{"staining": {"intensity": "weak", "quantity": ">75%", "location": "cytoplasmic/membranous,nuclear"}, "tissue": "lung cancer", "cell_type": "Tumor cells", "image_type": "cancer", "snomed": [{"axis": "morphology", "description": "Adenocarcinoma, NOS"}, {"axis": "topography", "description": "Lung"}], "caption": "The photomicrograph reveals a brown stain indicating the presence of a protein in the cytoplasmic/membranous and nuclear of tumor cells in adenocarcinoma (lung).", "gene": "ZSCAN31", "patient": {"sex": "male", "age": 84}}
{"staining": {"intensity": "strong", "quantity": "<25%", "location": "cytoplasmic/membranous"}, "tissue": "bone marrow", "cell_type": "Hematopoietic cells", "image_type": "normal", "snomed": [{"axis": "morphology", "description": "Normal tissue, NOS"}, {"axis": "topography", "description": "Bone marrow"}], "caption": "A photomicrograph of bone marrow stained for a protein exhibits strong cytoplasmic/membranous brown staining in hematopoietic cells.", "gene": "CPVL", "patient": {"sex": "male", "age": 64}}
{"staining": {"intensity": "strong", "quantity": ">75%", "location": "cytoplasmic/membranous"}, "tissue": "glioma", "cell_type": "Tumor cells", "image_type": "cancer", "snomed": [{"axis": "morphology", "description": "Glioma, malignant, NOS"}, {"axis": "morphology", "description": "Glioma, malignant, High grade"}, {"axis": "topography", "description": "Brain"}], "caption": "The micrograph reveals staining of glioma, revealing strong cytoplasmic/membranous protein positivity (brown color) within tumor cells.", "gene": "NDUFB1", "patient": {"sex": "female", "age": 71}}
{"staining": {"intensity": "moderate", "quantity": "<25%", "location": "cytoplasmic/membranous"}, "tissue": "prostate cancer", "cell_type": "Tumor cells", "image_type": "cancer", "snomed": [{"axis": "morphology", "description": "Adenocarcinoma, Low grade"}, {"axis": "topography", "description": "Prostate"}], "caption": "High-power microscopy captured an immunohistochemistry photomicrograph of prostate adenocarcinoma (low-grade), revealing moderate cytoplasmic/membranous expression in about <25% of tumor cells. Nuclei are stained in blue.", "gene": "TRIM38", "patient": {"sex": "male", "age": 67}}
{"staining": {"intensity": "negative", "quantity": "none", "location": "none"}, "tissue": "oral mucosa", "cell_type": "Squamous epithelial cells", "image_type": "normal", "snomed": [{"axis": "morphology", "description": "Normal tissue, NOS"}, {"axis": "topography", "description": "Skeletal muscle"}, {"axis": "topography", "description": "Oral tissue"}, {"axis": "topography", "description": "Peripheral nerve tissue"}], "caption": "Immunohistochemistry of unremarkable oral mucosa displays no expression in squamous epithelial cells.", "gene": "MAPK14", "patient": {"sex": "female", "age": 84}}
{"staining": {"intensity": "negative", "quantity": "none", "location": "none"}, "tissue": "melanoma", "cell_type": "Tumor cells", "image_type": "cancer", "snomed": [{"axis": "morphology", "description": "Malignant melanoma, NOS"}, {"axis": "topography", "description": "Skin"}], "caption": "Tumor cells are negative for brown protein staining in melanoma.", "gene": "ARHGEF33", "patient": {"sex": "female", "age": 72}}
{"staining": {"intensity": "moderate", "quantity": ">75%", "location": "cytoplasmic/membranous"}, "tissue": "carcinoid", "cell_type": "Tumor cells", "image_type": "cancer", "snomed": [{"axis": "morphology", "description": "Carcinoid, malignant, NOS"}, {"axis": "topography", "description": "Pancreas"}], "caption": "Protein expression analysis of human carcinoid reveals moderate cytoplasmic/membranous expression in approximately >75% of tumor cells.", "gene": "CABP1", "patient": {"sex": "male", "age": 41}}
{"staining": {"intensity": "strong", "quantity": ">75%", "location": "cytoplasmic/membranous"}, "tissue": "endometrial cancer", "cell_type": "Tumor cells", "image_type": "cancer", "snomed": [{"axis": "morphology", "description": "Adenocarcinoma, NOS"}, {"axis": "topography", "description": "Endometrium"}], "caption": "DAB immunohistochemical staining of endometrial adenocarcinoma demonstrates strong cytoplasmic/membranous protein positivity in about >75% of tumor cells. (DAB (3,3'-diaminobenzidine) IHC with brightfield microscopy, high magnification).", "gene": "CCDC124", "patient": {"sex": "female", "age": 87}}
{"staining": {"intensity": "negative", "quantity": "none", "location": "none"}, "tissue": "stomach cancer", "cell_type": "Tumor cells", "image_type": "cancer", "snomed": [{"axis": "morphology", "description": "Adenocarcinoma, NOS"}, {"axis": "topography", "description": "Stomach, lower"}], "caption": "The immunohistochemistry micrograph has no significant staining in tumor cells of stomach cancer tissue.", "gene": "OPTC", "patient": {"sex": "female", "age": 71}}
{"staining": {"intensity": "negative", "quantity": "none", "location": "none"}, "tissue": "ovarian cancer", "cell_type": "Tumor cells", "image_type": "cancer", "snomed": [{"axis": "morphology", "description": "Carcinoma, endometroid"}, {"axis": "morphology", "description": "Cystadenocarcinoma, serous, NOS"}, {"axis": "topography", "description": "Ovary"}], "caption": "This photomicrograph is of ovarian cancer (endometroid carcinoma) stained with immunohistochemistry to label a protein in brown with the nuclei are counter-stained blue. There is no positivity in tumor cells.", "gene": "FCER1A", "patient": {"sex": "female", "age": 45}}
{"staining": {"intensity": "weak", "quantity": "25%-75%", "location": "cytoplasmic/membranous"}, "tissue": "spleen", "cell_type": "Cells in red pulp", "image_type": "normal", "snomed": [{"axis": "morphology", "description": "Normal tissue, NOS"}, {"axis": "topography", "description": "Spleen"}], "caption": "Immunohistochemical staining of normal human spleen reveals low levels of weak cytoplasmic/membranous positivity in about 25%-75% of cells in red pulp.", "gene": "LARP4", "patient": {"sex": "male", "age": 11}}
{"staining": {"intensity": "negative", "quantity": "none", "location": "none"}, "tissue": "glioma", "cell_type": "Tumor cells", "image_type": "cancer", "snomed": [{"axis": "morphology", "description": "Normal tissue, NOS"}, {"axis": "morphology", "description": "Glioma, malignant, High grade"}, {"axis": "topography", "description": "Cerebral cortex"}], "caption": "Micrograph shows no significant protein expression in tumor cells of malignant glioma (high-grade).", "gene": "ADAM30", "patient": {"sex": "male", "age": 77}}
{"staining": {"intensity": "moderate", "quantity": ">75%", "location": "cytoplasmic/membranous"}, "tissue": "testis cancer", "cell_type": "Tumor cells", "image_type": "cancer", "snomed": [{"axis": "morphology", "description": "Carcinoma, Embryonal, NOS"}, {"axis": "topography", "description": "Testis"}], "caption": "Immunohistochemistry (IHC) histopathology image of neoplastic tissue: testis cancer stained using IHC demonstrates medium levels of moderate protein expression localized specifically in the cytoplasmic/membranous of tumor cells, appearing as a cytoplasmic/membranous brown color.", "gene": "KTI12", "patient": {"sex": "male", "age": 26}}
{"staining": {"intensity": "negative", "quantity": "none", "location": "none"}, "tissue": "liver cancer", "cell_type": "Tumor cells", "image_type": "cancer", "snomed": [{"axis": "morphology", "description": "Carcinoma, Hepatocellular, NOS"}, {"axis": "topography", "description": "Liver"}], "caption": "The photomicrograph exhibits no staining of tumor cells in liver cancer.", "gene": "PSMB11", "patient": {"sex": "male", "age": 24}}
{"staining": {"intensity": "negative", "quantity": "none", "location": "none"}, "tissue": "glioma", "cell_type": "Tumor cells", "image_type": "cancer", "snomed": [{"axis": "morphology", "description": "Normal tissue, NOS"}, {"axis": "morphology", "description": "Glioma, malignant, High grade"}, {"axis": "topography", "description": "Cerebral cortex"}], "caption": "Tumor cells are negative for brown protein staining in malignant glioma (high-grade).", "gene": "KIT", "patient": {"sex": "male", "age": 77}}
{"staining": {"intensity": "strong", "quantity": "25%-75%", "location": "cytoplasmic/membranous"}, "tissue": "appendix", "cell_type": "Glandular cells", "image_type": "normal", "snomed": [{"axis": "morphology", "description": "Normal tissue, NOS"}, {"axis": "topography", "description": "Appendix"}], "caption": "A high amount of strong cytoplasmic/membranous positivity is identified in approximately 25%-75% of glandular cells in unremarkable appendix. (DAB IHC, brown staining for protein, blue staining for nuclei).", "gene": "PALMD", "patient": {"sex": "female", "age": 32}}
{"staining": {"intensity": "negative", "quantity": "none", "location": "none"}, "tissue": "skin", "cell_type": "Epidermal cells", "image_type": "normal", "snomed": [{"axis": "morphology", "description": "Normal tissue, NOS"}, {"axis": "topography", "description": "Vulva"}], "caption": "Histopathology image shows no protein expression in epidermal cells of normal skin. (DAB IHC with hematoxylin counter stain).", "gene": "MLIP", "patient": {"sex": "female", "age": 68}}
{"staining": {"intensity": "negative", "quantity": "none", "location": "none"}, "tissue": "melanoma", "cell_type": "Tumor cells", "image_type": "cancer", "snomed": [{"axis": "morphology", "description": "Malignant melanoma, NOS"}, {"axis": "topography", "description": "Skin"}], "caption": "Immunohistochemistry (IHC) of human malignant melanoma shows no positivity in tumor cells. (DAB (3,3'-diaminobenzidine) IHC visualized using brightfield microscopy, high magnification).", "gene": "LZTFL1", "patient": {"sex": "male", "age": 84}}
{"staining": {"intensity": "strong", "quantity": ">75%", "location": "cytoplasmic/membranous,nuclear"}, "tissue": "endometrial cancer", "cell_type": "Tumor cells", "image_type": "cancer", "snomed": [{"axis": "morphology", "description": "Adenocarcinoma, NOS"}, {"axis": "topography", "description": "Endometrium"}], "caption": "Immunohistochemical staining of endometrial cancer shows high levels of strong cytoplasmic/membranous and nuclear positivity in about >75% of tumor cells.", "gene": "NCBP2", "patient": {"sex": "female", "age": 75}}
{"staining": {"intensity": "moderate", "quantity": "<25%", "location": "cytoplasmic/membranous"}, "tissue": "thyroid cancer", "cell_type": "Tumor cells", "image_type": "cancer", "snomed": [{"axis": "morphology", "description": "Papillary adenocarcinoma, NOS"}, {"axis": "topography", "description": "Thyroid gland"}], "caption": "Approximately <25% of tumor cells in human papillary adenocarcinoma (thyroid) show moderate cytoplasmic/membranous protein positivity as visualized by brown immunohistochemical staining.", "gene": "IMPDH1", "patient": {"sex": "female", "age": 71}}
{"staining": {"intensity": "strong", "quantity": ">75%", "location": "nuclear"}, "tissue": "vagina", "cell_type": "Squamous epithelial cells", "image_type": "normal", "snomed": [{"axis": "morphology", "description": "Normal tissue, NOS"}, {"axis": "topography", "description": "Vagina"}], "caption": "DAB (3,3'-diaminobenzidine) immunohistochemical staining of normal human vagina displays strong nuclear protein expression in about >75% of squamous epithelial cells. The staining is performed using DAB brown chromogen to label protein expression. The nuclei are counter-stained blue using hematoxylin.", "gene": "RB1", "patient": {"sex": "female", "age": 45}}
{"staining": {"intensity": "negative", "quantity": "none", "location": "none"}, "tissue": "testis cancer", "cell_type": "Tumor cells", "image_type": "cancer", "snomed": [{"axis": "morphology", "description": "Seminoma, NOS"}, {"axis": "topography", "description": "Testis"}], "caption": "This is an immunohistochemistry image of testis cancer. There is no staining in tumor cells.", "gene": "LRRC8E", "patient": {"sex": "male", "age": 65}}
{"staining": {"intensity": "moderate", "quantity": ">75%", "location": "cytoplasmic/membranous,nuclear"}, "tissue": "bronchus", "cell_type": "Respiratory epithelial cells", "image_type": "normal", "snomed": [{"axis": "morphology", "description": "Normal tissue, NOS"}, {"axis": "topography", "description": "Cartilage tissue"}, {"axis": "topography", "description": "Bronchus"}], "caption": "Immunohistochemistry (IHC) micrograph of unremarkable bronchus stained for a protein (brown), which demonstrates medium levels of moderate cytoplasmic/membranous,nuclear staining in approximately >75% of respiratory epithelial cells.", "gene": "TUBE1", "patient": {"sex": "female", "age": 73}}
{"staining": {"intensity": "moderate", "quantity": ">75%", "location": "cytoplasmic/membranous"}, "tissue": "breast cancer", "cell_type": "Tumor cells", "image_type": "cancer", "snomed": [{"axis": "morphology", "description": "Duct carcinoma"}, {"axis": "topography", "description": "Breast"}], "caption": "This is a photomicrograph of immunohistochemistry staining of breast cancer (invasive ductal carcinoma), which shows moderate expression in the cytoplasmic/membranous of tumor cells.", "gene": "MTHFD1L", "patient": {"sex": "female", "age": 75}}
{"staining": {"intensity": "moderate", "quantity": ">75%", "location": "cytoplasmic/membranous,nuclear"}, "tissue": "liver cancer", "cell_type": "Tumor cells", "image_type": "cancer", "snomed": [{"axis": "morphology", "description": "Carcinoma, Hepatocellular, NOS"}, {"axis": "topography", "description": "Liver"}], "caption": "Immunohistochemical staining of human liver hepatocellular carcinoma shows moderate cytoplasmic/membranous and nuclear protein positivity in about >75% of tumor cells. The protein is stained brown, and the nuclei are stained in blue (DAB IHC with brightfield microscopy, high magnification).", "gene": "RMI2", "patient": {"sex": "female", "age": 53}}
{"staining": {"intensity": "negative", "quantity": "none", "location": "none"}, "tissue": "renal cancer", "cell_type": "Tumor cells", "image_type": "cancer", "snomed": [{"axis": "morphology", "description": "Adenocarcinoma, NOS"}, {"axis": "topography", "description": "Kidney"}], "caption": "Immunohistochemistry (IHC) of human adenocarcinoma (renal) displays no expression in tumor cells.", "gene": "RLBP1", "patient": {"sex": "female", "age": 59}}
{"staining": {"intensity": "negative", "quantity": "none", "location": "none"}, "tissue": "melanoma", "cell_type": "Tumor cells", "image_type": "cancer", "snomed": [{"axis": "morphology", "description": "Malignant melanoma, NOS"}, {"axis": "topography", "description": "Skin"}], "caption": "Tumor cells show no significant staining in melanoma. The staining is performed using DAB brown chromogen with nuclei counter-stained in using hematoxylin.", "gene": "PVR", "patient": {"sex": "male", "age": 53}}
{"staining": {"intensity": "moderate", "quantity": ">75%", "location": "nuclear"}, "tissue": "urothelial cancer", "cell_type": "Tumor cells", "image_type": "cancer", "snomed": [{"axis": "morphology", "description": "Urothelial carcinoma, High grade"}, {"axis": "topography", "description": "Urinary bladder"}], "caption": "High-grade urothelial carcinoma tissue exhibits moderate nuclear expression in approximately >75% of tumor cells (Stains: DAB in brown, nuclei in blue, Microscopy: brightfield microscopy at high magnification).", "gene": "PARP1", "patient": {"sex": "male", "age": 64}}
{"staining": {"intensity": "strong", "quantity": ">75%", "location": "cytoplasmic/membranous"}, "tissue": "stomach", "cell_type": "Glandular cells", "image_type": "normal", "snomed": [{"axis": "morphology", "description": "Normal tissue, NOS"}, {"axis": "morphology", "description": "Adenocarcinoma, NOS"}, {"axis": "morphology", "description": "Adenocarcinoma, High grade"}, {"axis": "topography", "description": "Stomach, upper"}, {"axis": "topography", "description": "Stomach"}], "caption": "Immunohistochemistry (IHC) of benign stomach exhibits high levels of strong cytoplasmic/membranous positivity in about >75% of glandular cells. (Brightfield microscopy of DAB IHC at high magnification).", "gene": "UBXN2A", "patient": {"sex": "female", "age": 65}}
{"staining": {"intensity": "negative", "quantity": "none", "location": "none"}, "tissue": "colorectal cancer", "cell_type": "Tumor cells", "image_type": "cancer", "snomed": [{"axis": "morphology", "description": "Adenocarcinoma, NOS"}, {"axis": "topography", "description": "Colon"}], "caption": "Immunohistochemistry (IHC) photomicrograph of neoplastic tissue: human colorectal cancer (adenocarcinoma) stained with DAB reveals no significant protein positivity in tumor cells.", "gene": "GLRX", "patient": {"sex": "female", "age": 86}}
============
→ **REQUIREMENT**: Taking the records above, retype every line from the one with "of unremarkable oral" down to the one with "expression analysis of", exactly and with nothing else.

→ **RESPONSE TO THIS TASK**:
{"staining": {"intensity": "negative", "quantity": "none", "location": "none"}, "tissue": "oral mucosa", "cell_type": "Squamous epithelial cells", "image_type": "normal", "snomed": [{"axis": "morphology", "description": "Normal tissue, NOS"}, {"axis": "topography", "description": "Skeletal muscle"}, {"axis": "topography", "description": "Oral tissue"}, {"axis": "topography", "description": "Peripheral nerve tissue"}], "caption": "Immunohistochemistry of unremarkable oral mucosa displays no expression in squamous epithelial cells.", "gene": "MAPK14", "patient": {"sex": "female", "age": 84}}
{"staining": {"intensity": "negative", "quantity": "none", "location": "none"}, "tissue": "melanoma", "cell_type": "Tumor cells", "image_type": "cancer", "snomed": [{"axis": "morphology", "description": "Malignant melanoma, NOS"}, {"axis": "topography", "description": "Skin"}], "caption": "Tumor cells are negative for brown protein staining in melanoma.", "gene": "ARHGEF33", "patient": {"sex": "female", "age": 72}}
{"staining": {"intensity": "moderate", "quantity": ">75%", "location": "cytoplasmic/membranous"}, "tissue": "carcinoid", "cell_type": "Tumor cells", "image_type": "cancer", "snomed": [{"axis": "morphology", "description": "Carcinoid, malignant, NOS"}, {"axis": "topography", "description": "Pancreas"}], "caption": "Protein expression analysis of human carcinoid reveals moderate cytoplasmic/membranous expression in approximately >75% of tumor cells.", "gene": "CABP1", "patient": {"sex": "male", "age": 41}}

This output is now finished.